I scrapped the containers and found a git page that described getting up and running K3s in LXD. Between their page and some of the stuff I originally had setup for docker I was able to get half of the way to a working solution. The problem this time was that I think we were running 2 different versions of both k3s and lxd, with the bigger problem being the k3s version. the latest stable k3s comes with a version of containerd that expects to be able to read the disk for the kernel modules instead of polling the kernel directly. Unfortunately, the way the kernel modules passthrough works, those files don't make it into the container. I didn't play with the profile enough to try and get it working, but that's mostly the reason that I'm not giving up long term on it.

Then it hit me.

Yes, the lightbulb actually went off.

Microk8s. By design it should just work, no? For those unaware, Microk8s is a flavor of Kubernetes built by Canonical (the fabulous folks behind Ubuntu) to run on pretty much every version of Linux out in the wild, as long as it supports Snapd. They've recently started rolling out Multipass which is like a global version of WSL for everywhere. Which in turn would let your run microk8s on Mac. Snap programs are all self contained and by default have all the pieces that they need to run. In theory, this means that you'd be able to get around any version compatibility and be able to run microk8s in LXD. The only thing that is needed to work properly is to make sure the security settings for apparmor and  things like nf_conntrack are in the profile for the container. And it did. I was able to spin up a cluster, deploy a dashboard and a small hello world app and access it using kubectl proxy.

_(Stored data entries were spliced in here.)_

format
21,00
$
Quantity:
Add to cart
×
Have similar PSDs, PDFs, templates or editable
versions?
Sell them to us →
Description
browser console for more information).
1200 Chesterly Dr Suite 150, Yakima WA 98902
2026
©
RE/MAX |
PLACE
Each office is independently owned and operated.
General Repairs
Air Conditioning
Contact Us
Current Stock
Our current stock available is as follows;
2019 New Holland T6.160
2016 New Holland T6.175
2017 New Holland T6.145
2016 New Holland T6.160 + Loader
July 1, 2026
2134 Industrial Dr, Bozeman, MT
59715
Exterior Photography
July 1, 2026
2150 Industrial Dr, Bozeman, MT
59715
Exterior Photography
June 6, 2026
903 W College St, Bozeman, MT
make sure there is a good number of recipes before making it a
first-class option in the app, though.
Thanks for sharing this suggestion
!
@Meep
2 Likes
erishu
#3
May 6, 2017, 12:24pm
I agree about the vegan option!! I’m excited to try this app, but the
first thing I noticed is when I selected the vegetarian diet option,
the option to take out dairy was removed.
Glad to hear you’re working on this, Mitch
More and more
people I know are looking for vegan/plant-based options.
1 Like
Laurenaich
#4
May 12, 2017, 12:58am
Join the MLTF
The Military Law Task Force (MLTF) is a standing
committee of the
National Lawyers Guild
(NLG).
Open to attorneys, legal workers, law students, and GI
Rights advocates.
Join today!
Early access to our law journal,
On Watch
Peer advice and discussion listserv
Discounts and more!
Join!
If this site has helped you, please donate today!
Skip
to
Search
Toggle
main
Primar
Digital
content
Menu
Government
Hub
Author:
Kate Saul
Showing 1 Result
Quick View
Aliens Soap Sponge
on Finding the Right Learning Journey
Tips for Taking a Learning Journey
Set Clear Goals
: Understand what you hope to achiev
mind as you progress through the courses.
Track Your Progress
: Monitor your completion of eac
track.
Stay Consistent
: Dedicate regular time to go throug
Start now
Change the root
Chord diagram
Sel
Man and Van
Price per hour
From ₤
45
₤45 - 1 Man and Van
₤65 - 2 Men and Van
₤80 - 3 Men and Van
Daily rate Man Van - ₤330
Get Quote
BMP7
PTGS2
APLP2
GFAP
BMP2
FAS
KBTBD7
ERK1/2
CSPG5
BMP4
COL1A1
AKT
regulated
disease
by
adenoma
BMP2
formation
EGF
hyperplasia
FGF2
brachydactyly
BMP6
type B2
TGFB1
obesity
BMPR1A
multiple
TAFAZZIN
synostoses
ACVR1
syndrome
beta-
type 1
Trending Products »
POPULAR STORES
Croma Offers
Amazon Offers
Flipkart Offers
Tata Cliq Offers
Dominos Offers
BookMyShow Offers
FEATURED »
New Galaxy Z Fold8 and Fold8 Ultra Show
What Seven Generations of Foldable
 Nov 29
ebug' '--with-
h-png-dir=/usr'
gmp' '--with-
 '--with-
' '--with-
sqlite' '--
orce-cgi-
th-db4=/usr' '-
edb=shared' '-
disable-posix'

Here's a copy of the profile I used, sans personal bits like cloud init (which might be worth showing in a future post):

config:
  linux.kernel_modules: ip_tables,ip6_tables,netlink_diag,nf_nat,overlay,br_netfilter
  raw.lxc: |-
    lxc.mount.auto=proc:rw sys:rw
    lxc.apparmor.profile = unconfined
    lxc.cgroup.devices.allow = a
  security.nesting: "true"
  security.privileged: "true"
  description: Profile supporting docker in containers
devices:
  aadisable:
    path: /sys/module/nf_conntrack/parameters/hashsize
    source: /sys/module/nf_conntrack/parameters/hashsize
    type: disk
  aadisable2:
    path: /dev/kmsg
    source: /dev/kmsg
    type: disk
  eth0:
    name: eth0
    nictype: macvlan
    parent: macvlan0
    type: nic
  root:
    path: /
    pool: lxd
    type: disk
name: docker
used_by: []

Back to the hair pulling

At this point I'm back to the beginning of the post. The third node was unstable, so I deleted it. kubectl started complaining about second node unreachable via DNS, so I edited /etc/hosts. And finally the part that made me start questioning my sanity. Pods stuck in terminating state no matter what you do. Anytime I tried to delete a deployment, or update a deployment, any of the connected pods would just be shown as Terminating. I tried to force their removal following this, but the command would just hang after saying removing pod XXXX. The only way to get them to remove was for me to restart the cluster. I couldn't find anything in the logs to point me at the cause, but after a full week of playing and messing with the cluster to try and get it in a working state I need to step away temporarily.


What's next?

Right now, the next step is to figure out what's the best option for my current setup outside of LXD. I still have some other methods to play around with to get this working. A couple is to mount the troublesome kernel modules directly into the containers similar to the nf_conntrack, expose more volatility into the profile to see if that makes it more stable (ironic, I know), and there's also Charmed Kubernetes using Conjure and Juju. Part of me is thinking CKD is probably going to be a jfw situation, except the impression I got is that it might be too resource hungry for my setup.

Either way, there will be more information about what comes next.